Writing for the majority opinion, Justice Neil Gorsuch explained, “Respect for religious expressions is indispensable to life in a free and diverse Republic—whether those expressions take place in a sanctuary or on a field, and whether they manifest through the spoken word or a bowed head.”

“Here, a government entity sought to punish an individual for engaging in a brief, quiet, personal religious observance doubly protected by the Free Exercise and Free Speech Clauses of the First Amendment,” Gorsuch added. “And the only meaningful justification the government offered for its reprisal rested on a mistaken view that it had a duty to ferret out and suppress religious observances even as it allows comparable secular speech. The Constitution neither mandates nor tolerates that kind of discrimination. Mr. Kennedy is entitled to summary judgment on his First Amendment claims.”

In 2008, high school football coach Joseph Kennedy began a tradition of praying at midfield after each game. Over time, his players and even members of the opposing team began to join him. In September 2015, a school administrator addressed the matter with Kennedy after an opposing team complained and the coach briefly stopped his prayers.

On October 14, 2015, Kennedy told the school district that he was planning on resuming his prayer tradition at the next game. The school district told the coach that his prayers violated the district’s policy, but Kennedy continued to pray at the next two games. The school district subsequently placed him on administrative leave, banned him from participating in the football program, and refused to renew his contract for the following season.

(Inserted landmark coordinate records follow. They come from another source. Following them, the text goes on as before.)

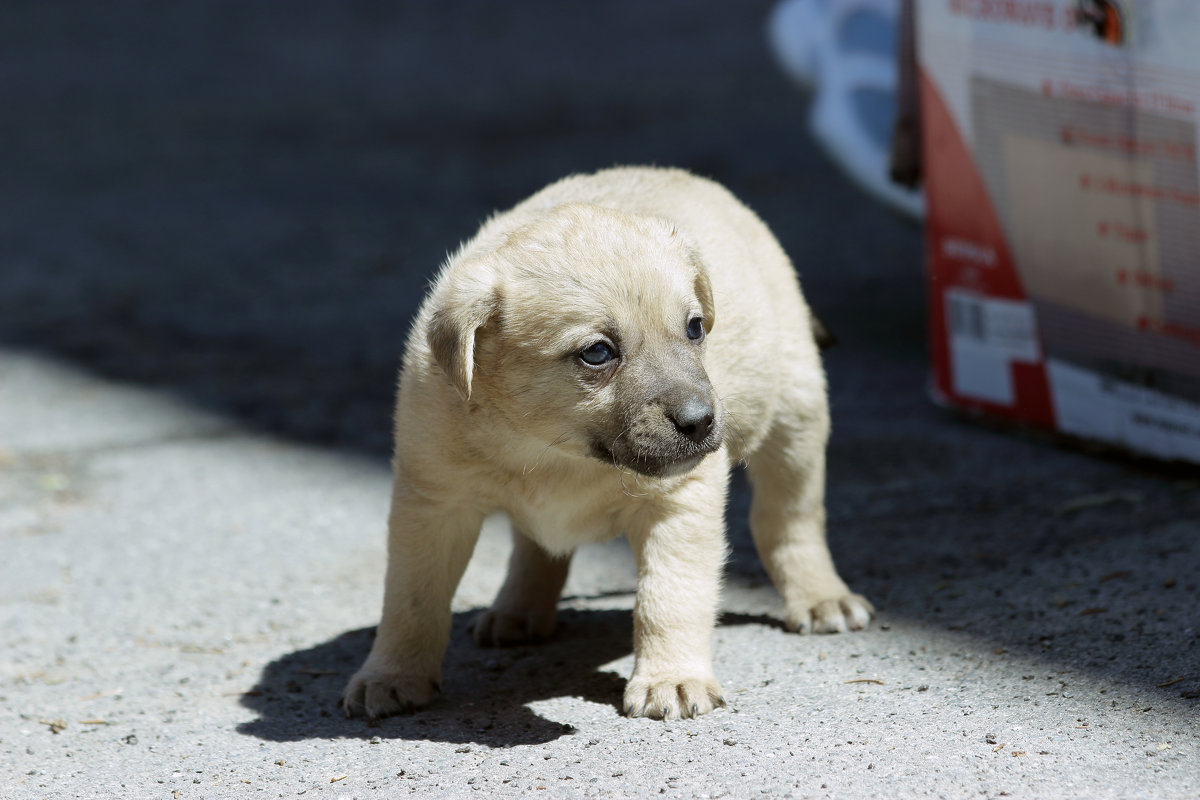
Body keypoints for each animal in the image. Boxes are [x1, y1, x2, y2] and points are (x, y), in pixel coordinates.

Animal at [338, 167, 873, 719]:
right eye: (597, 352)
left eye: (694, 329)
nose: (702, 422)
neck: (549, 450)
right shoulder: (432, 507)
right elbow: (411, 600)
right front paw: (391, 675)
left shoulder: (678, 505)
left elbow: (667, 597)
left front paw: (671, 679)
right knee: (534, 548)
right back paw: (517, 610)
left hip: (796, 419)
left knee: (789, 519)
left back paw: (820, 597)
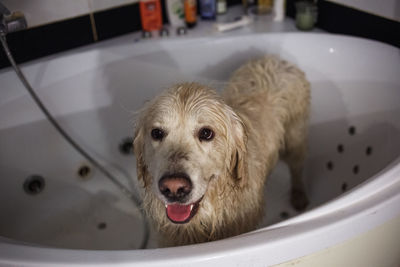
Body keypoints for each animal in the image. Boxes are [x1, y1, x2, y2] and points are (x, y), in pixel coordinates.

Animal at [133, 55, 310, 248]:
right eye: (156, 133)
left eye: (206, 133)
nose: (173, 187)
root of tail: (275, 59)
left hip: (294, 141)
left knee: (297, 167)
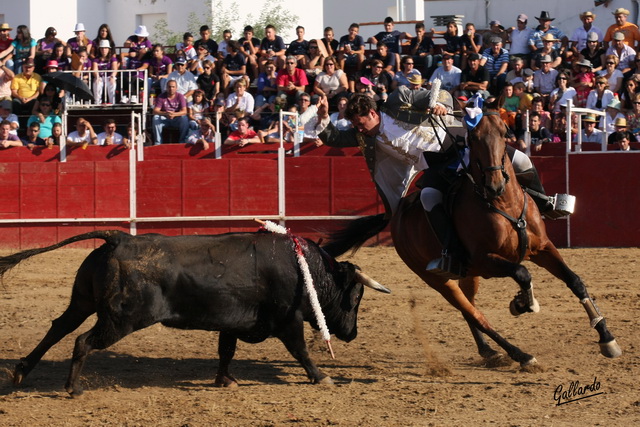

Kennedy took the issue to federal district court, arguing that the school district had violated his First Amendment rights.

“Kennedy’s private religious exercise did not come close to crossing any line one might imagine separating protected private expression from impermissible government coercion,” Gorsuch wrote. “Learning how to tolerate speech or prayer of all kinds is part of learning how to live in a pluralistic society, a trait of character essential to a tolerant citizenry.”